• **Document extract**
^^^^^^^^^^^^^^^^

Multiple skaters, along with Naumov’s parents, had been heading back to D.C. after attending the U.S. Figure Skating National Development Camp in Wichita, Kansas. Naumov had also been in Wichita and finished fourth in the senior men’s competition at the U.S. National Championships on Jan. 26, just days before his parents’ death.
After the crash, Ekaterina “Katia” Gordeeva, a Russian teammate of Zhenya and Vadium Naumov at the 1994 Olympics and friend of the couple, told PEOPLE a family friend was by Maxim’s side “24 hours” of the day. Katia said the family friend supporting him “is like a godmother to him, and she is with him right now there and her husband.”
Zhenya and Vadim competed alongside Katia and her late husband Sergei Grinkov at the 1994 Olympics, where they finished in fourth place. They wed in 1995 and retired in 1998 to skate professionally while moving to Simsbury, where they would eventually welcome their son.
For a time after their deaths, Naumov questioned if he would bother trying to make the Olympic team at all. But he came back around, largely because of what it meant to his parents.
“It’s the ultimate goal,” Naumov said Thursday, according to the Associated Press. “It’s what my parents and I — one of our last conversations was about exactly that, and you know, it would mean the world to me to do that. So that’s what we’re fighting for.”

^^^^^^^^^^^^^^^^

• **Task**
Write out the part of the passage about Maxim Naumov, starting at "For a time after" and ending at "to his parents.". The items after this point are separate material and have no connection to the passage about figure skater Maxim Naumov.

^^^^^^^^^^^^^^^^

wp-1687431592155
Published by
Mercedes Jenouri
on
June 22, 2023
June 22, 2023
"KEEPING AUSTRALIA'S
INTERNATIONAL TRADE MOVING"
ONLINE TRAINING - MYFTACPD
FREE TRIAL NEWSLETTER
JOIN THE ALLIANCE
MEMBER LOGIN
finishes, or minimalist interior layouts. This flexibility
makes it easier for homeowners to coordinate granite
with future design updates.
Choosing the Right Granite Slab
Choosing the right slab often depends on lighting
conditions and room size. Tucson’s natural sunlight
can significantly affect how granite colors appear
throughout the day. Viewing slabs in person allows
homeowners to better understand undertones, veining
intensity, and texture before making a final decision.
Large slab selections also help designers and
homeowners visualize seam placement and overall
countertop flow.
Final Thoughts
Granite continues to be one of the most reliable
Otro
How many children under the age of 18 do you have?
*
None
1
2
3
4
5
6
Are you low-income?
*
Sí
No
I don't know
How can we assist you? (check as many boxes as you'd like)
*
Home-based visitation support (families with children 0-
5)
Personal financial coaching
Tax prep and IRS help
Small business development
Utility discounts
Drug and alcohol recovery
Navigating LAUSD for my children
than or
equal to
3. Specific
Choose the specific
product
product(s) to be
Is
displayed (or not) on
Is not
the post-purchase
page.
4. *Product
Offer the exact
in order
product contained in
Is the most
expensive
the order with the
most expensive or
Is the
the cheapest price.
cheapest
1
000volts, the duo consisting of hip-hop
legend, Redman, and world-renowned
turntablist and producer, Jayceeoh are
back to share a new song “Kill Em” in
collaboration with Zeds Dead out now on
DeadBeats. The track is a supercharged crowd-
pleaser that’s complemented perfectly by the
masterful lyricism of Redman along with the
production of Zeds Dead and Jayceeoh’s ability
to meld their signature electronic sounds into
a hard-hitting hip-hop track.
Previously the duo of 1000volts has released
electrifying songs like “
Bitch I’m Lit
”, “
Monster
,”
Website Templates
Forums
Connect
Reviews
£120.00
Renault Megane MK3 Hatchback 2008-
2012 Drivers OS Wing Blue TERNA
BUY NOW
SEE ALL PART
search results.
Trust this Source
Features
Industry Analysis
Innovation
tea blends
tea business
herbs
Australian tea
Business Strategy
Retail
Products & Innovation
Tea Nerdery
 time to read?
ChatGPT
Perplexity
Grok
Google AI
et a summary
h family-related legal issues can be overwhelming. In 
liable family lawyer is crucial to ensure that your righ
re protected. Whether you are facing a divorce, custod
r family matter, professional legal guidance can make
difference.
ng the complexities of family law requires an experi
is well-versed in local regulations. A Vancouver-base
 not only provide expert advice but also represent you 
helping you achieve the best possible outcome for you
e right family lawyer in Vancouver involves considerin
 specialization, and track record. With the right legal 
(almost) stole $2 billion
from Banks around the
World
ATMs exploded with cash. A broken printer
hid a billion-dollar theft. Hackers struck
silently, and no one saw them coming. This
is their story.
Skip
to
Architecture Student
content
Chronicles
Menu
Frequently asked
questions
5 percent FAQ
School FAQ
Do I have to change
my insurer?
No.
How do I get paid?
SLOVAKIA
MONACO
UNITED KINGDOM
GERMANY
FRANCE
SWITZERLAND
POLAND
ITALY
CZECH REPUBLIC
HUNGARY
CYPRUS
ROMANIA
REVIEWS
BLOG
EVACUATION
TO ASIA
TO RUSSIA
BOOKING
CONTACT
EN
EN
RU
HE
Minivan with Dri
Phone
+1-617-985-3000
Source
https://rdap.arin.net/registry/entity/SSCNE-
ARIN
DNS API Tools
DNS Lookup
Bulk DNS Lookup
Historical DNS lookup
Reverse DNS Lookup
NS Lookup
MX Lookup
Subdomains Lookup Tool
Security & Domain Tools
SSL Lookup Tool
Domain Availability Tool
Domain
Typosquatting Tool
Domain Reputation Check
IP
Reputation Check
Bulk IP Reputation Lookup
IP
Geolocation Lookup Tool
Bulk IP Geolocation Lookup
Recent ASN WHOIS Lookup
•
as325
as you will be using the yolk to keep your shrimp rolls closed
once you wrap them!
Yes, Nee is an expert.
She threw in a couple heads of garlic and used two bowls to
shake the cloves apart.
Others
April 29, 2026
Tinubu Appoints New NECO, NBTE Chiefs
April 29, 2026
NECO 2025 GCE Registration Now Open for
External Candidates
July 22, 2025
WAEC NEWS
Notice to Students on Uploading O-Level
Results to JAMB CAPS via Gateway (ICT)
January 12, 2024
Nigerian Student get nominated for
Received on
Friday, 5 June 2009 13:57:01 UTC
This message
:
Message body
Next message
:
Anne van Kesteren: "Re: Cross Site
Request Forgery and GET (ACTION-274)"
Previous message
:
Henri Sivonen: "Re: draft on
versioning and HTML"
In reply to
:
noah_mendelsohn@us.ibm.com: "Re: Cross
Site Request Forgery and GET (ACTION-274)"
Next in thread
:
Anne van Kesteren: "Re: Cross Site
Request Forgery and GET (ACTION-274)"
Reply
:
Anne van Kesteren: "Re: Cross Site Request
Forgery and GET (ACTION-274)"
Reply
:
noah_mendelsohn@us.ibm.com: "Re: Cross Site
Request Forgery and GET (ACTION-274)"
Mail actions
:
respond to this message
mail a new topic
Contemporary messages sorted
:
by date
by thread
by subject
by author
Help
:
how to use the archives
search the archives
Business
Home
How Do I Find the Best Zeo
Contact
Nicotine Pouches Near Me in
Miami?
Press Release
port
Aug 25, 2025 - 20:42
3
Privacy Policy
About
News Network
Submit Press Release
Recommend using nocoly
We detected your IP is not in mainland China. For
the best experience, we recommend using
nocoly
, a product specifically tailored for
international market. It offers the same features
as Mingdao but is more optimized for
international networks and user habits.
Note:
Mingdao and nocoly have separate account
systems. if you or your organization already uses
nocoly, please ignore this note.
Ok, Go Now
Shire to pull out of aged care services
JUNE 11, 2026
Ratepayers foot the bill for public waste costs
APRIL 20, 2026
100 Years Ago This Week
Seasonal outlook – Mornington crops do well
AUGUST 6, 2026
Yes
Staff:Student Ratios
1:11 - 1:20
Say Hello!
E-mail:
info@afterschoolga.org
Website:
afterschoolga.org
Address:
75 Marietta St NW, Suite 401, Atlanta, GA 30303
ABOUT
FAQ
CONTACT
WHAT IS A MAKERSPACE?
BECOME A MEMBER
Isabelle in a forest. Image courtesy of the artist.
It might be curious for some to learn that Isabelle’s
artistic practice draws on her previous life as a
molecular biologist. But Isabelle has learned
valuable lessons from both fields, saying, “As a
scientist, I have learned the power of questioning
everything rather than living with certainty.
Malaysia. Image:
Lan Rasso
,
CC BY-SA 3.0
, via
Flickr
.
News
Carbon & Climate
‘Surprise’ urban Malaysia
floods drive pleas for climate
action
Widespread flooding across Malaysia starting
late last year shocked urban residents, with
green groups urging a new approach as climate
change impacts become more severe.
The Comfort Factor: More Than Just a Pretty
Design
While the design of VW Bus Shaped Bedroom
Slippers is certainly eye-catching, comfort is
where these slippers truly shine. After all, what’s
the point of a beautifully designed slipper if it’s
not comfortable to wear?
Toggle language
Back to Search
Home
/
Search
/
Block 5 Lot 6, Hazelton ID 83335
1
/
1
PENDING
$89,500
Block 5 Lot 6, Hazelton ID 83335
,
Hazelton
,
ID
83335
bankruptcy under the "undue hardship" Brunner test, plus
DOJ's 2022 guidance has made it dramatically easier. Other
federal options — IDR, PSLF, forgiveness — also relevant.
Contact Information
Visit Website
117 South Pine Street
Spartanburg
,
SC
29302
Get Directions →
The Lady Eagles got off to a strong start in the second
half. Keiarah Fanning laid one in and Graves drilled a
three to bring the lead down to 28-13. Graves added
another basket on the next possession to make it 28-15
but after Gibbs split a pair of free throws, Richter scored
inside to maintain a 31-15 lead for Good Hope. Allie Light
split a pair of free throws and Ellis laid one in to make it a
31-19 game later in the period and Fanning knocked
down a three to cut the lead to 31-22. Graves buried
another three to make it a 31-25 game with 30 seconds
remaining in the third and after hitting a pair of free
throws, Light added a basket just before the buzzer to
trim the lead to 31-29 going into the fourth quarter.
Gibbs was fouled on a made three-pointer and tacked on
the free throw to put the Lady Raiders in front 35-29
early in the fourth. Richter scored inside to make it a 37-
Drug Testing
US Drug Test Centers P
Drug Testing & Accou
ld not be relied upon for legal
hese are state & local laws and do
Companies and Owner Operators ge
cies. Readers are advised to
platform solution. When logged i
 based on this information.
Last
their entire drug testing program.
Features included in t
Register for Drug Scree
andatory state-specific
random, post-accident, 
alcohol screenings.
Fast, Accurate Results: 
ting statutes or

^^^^^^^^^^^^^^^^

• **Result**
For a time after their deaths, Naumov questioned if he would bother trying to make the Olympic team at all. But he came back around, largely because of what it meant to his parents.